In response to “young black men” not taking “steps to resist President Donald Trump at the same levels they did in 2020,” the organization demanded that Democrats adopt a more strident “message of both economic and racial justice.”
“To summarize,“ wrote Rothman, “the Democratic Party should not hammer Trump relentlessly with criticisms of his record on economics, which polling indicates is almost every voter’s foremost concern and Trump’s biggest political vulnerability. Rather, it should mute the economic message and emphasize the very ‘racial justice’ themes that had become a millstone around the Democratic Party’s neck by 2024.”
• At The Hill, FreeCon signatory Alex Salter argued that the Federal Reserve was never set up to address the “affordability crisis” in housing, health care and education.
“High prices in these areas are the result of non-monetary policy choices that restrict supply, subsidize demand, or both,” wrote Salter, a research fellow at the Independent Institute and economics professor at Texas Tech University. “Treating them as monetary problems invites a response that is ineffective at best and counterproductive at worst.”
“A free-market approach, which is the only kind that will work,” he continued, “starts from a different premise: Affordability comes from supply, competition and price discovery, not from suppressing demand.”
• At City Journal, FreeCon signatory Neetu Arnold discussed the risk that artificial intelligence poses to the educational progress and proposed a solution: more in-class testing.
“If AI cheating continues to rise, we can expect to see further declines in math and reading skills as students offload thinking to automated tools,” wrote Arnold, a Paulson Policy Analyst at the Manhattan Institute and Young Voices Contributor.

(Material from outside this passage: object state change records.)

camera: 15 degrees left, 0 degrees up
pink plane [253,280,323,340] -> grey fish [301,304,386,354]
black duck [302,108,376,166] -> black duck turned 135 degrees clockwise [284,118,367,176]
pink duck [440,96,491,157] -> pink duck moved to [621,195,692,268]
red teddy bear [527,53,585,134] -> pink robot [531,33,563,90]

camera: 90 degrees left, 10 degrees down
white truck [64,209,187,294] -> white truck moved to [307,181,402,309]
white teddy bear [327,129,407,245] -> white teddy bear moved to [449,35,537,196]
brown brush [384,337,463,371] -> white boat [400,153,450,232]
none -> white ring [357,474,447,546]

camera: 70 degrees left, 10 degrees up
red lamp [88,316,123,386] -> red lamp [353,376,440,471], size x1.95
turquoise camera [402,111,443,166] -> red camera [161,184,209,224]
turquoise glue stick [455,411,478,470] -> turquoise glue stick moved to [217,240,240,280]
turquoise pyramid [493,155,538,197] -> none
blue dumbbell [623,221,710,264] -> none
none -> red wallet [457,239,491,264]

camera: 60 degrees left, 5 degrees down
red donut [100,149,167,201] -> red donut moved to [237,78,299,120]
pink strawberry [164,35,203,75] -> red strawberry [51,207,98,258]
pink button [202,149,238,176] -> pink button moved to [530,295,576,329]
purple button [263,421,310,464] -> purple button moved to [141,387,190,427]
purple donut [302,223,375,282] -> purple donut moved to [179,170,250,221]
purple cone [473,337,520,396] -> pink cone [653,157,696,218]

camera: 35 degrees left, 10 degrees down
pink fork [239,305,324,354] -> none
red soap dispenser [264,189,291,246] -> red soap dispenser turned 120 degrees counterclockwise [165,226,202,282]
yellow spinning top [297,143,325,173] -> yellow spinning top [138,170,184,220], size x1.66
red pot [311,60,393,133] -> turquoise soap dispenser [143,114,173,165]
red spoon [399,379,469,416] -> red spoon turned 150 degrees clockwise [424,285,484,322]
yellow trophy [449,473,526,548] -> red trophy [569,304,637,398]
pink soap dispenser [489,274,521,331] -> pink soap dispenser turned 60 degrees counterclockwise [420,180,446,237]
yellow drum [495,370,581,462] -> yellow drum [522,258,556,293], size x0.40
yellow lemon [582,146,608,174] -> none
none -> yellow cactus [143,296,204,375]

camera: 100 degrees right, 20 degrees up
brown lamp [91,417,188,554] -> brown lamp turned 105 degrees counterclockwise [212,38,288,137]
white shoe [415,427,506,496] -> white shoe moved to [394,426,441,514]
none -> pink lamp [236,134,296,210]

“To combat this, schools need to approach in-person assessment more seriously. This could involve offering smaller, more frequent tests, fewer but larger ones with heavier weighting on final grades, or weighing in-person assignments more than homework.
“Students might still use generative AI to complete homework or other assignments, but their grades on in-person tests or classwork would suffer as a result. The key is to ensure that stakes are attached to graded work.”